* Assignment A
According to the biography below, in what year did Bonnie Lyons receive her PhD in English Literature?

* Text section
───
Bonnie Lyons (born July 4, 1944) is an American writer and academic.

Biography
Bonnie Lyons was born in Brooklyn, New York and lived there until she was five years old, at which point she moved to Miami Beach, Florida.  Her grandparents were Benjamin and Rebecca Kaplan and Benjamin and Rose Dubrow, all of whom were originally from Minsk, Belarus and immigrated in the early twentieth century.  Benjamin Dubrow was the founder of  the famous Dubrow's Cafeteria, and Bonnie would work there in the summers, often taking orders over the phone.

She was president of her class at Miami Beach High School, but never graduated from high school, choosing instead to leave early and attend Newcomb College at Tulane University in New Orleans, Louisiana. She completed her undergraduate and graduate work at Tulane and received her PhD in English Literature in 1973.  She  currently lives in San Antonio, Texas and is a full professor at the University of Texas at San Antonio.  She is married to Grant Lyons, who is a fiction writer, and has one daughter, Eve Lyons.  She and her husband taught in Israel for a year.  She also lived in Boston from 1973 to 1976, because her first teaching position was at Boston University.  While in Boston, she took a photography class at the Cambridge Center for Adult Education with David Akiba, who went on to become a lifelong friend of hers.
───
* Assignment B
Reproduce the following entries unchanged, everything from the first line of the entries down to and including the line that contains "на складе 123 920 шт.".

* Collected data
───
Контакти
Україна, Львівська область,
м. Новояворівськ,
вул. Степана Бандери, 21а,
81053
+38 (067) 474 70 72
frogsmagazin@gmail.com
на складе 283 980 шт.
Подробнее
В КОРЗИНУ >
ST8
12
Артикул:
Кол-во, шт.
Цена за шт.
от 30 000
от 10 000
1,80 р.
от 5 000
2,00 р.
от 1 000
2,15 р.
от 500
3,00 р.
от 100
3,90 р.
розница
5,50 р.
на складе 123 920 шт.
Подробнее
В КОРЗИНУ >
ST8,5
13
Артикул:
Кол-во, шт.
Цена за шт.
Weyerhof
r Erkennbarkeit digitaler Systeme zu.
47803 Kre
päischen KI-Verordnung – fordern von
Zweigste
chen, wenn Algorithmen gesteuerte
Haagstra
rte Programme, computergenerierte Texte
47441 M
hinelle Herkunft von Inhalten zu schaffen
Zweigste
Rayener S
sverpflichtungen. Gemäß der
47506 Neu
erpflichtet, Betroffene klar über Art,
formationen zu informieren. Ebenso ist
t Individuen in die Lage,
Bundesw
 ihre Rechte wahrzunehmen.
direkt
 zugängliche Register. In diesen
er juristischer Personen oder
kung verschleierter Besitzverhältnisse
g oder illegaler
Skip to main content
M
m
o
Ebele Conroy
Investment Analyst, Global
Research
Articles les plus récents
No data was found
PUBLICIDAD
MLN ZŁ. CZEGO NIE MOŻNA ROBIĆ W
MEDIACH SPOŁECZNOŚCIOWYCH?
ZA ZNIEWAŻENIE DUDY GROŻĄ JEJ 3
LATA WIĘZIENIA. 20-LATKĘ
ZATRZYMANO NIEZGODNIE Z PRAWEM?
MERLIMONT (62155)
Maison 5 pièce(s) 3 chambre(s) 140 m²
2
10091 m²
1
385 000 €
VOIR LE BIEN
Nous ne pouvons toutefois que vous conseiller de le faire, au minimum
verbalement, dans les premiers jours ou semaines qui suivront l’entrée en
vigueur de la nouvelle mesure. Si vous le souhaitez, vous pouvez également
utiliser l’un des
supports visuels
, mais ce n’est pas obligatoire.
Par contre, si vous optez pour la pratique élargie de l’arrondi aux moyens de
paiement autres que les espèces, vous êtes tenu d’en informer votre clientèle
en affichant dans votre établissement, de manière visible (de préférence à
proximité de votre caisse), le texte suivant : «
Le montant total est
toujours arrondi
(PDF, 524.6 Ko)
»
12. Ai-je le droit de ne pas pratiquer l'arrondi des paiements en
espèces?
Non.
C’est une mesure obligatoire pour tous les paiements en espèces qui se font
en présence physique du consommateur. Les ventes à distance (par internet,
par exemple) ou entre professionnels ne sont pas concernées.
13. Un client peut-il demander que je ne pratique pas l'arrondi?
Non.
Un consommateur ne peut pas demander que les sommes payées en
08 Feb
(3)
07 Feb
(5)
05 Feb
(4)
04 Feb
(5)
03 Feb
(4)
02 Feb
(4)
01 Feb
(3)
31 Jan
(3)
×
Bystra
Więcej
───
* Expected answer A
1973

* Expected answer B
Контакти
Україна, Львівська область,
м. Новояворівськ,
вул. Степана Бандери, 21а,
81053
+38 (067) 474 70 72
frogsmagazin@gmail.com
на складе 283 980 шт.
Подробнее
В КОРЗИНУ >
ST8
12
Артикул:
Кол-во, шт.
Цена за шт.
от 30 000
от 10 000
1,80 р.
от 5 000
2,00 р.
от 1 000
2,15 р.
от 500
3,00 р.
от 100
3,90 р.
розница
5,50 р.
на складе 123 920 шт.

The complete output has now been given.